The fall of 1990 saw the release of Houston's first album in six years, Throw You Down, a long-planned collaboration with producer Richard Perry which briefly extended Houston's career as a minor R&B chart presence. The title song reached #5 on the U.S. Billboard Hot Dance Club Play chart. A remix of "Don't Leave Me This Way" was released, and once again charted on the Hot Dance Club Play chart at #19 in 1995. Subsequent singles include "I Need Somebody Tonight" and "All of That".
In 1994, Houston participated in an AIDS benefit at New York’s Algonquin Hotel, performing gospel music with Phoebe Snow, Chaka Khan and CeCe Peniston as Sisters of Glory. Intended as a one-off performance troupe, the Sisters of Glory remained together - with the addition of Mavis Staples and Lois Walden, and without Chaka Khan - to perform at Woodstock '94. Houston performed with the Sisters of Glory for the Pope in Vatican City and in 1995, Houston, Phoebe Snow, CeCe Peniston, Lois Walden and Albertina Walker recorded an album titled Good News In Hard Times as the Sisters of Glory.
Houston provided lead vocals on several tracks of guitarist Scott Henderson's 1997 album, Tore Down House, and in 1998 she made cameo appearances in two films: 54, which Houston portrayed herself singing "Have Yourself a Merry Little Christmas" supposedly at Studio 54, and in Beloved, in which Houston played 'One of The Thirty Women'.

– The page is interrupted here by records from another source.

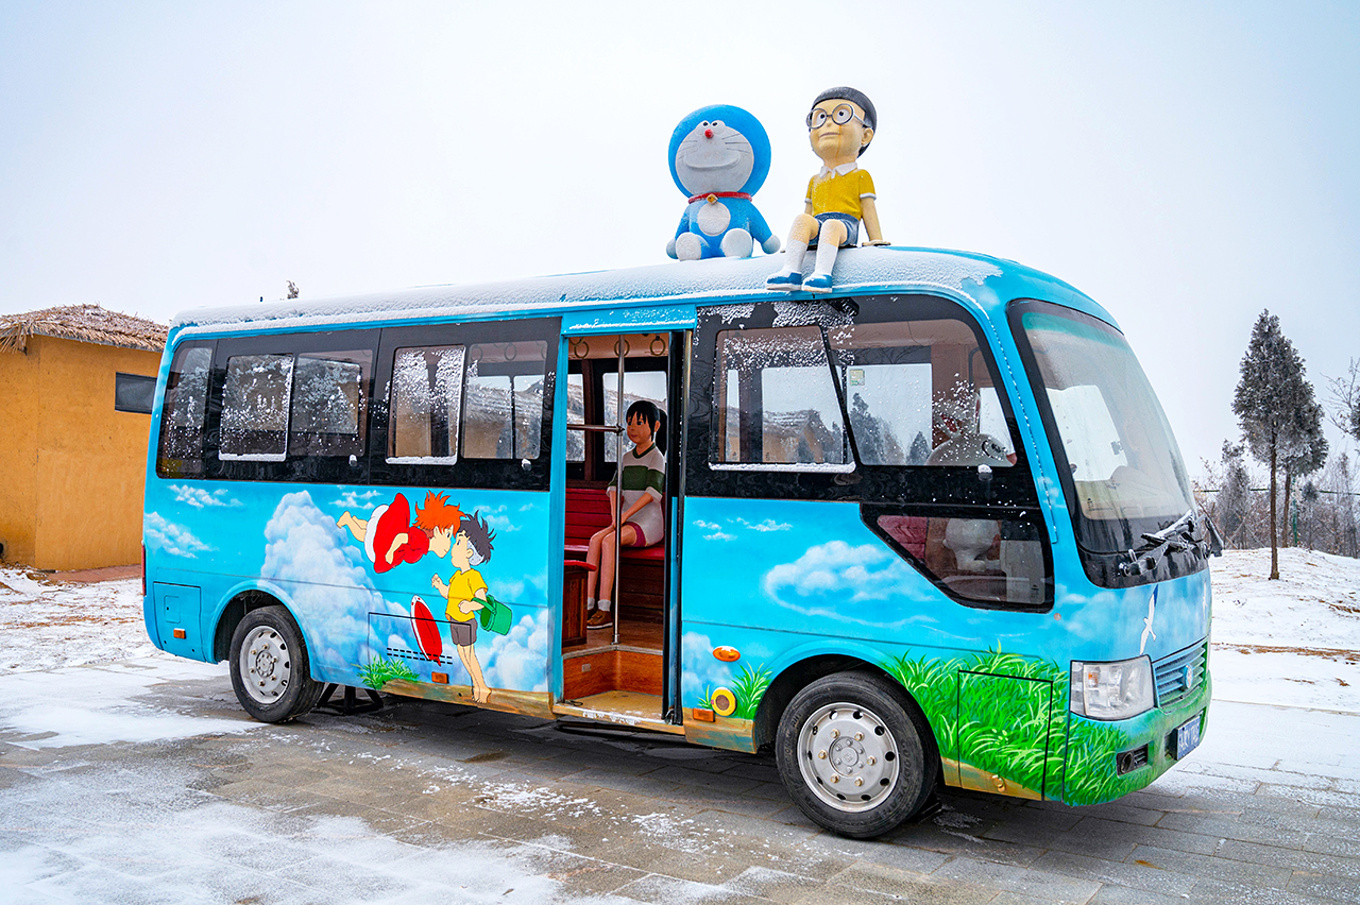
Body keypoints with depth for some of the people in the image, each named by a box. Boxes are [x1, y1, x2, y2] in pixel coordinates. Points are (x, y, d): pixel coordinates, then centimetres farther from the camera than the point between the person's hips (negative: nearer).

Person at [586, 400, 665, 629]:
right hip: (628, 523, 6)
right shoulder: (627, 458, 18)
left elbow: (653, 491, -17)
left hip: (649, 524, -6)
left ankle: (605, 610, -32)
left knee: (608, 541, -30)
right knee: (595, 539, -21)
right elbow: (615, 488, 12)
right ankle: (587, 604, -27)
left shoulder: (656, 457, -4)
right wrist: (615, 516, -6)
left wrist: (625, 516, -21)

In 2000, Houston toured successfully throughout Australia in the stage musical version of Fame. In 2002, she once again guest-starred on a Scott Henderson album, providing lead vocals for two of the tracks on Well to the Bone. Upon returning to the U.S., Houston toured with Nile Rodgers and Chic, and was among the opening acts of the originally intended finale of Cher's Farewell Tour in Toronto on October 31, 2003. Houston regularly performs at Teatro ZinZanni in Seattle and San Francisco.
Her version of "Don't Leave Me This Way" continues to be popular today. In recent years, Houston has been invited to sing this song on dozens of TV shows and specials including NBC's Today Show, ABC's Motown 45 and The Disco Ball...A 30-Year Celebration, and PBS' specials American Soundtrack: Rhythm, Love and Soul, Soul Superstars, and Old School Superstars. "Don't Leave Me This Way" was mentioned by VH1 as being among the greatest dance songs in 2000, and was ranked number eighty-six on the channel's countdown of The 100 Greatest One-Hit Wonders. She won an episode of the NBC show Hit Me, Baby, One More Time with her renditions of her own hit and "Fallin'" by Alicia Keys. On September 20, 2004, Houston's rendition of "Don't Leave Me This Way" was inducted into the Dance Music Hall of Fame in New York City.

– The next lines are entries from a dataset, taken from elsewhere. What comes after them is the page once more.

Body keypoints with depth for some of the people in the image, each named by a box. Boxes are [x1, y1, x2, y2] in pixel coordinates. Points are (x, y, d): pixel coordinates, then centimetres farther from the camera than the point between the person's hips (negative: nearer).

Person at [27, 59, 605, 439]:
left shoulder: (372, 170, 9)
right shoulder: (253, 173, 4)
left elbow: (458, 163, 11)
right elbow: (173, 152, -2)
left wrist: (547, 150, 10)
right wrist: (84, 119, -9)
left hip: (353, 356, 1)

On August 14, 2007, Houston released her first studio album in seventeen years, titled A Woman's Touch. The album was produced by Peitor Angell and features cover versions of songs by male artists such as Luther Vandross, Marvin Gaye, and Sting that Houston had been inspired by. The first single from the album was "Brand New Day". On August 20, 2007, Houston's 1984 album, Qualifying Heat, was reissued as an import title in the U.S. with a bonus track.

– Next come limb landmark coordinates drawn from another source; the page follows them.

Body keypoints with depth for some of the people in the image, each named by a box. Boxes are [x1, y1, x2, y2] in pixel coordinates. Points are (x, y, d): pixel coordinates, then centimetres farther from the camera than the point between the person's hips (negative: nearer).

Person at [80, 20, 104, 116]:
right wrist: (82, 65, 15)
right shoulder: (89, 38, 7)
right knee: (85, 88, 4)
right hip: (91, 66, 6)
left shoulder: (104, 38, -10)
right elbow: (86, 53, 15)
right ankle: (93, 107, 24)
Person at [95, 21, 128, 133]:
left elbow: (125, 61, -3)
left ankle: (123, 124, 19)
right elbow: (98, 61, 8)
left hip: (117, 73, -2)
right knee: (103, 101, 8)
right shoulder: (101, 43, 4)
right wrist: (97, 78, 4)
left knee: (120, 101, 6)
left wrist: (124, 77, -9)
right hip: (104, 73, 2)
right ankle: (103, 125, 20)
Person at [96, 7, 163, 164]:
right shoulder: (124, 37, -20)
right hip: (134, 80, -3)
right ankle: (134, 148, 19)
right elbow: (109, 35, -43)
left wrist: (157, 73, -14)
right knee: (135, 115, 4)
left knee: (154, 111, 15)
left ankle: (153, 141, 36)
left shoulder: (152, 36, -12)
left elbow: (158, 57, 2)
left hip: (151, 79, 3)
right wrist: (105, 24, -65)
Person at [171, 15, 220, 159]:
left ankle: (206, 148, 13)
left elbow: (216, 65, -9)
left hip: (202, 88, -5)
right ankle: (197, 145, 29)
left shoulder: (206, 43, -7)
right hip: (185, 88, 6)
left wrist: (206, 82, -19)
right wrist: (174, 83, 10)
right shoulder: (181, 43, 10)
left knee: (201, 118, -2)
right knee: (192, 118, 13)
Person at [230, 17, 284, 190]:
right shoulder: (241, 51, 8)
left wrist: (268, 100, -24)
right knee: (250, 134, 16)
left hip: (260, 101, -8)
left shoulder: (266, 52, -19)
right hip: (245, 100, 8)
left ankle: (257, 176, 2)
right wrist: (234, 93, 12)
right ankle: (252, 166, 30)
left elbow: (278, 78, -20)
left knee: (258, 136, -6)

Houston sang "Don't Leave Me This Way" on American Idol on April 22, 2009, and on America's Got Talent on September 16, 2009. On July 29, 2013, a collaboration between Houston and Los Angeles-based producer Janitor, entitled "Enemy", premiered on Soundcloud. Several tracks followed, culminating in the release of an EP, Forty-Two, in September. This is the first new material from Houston in six years.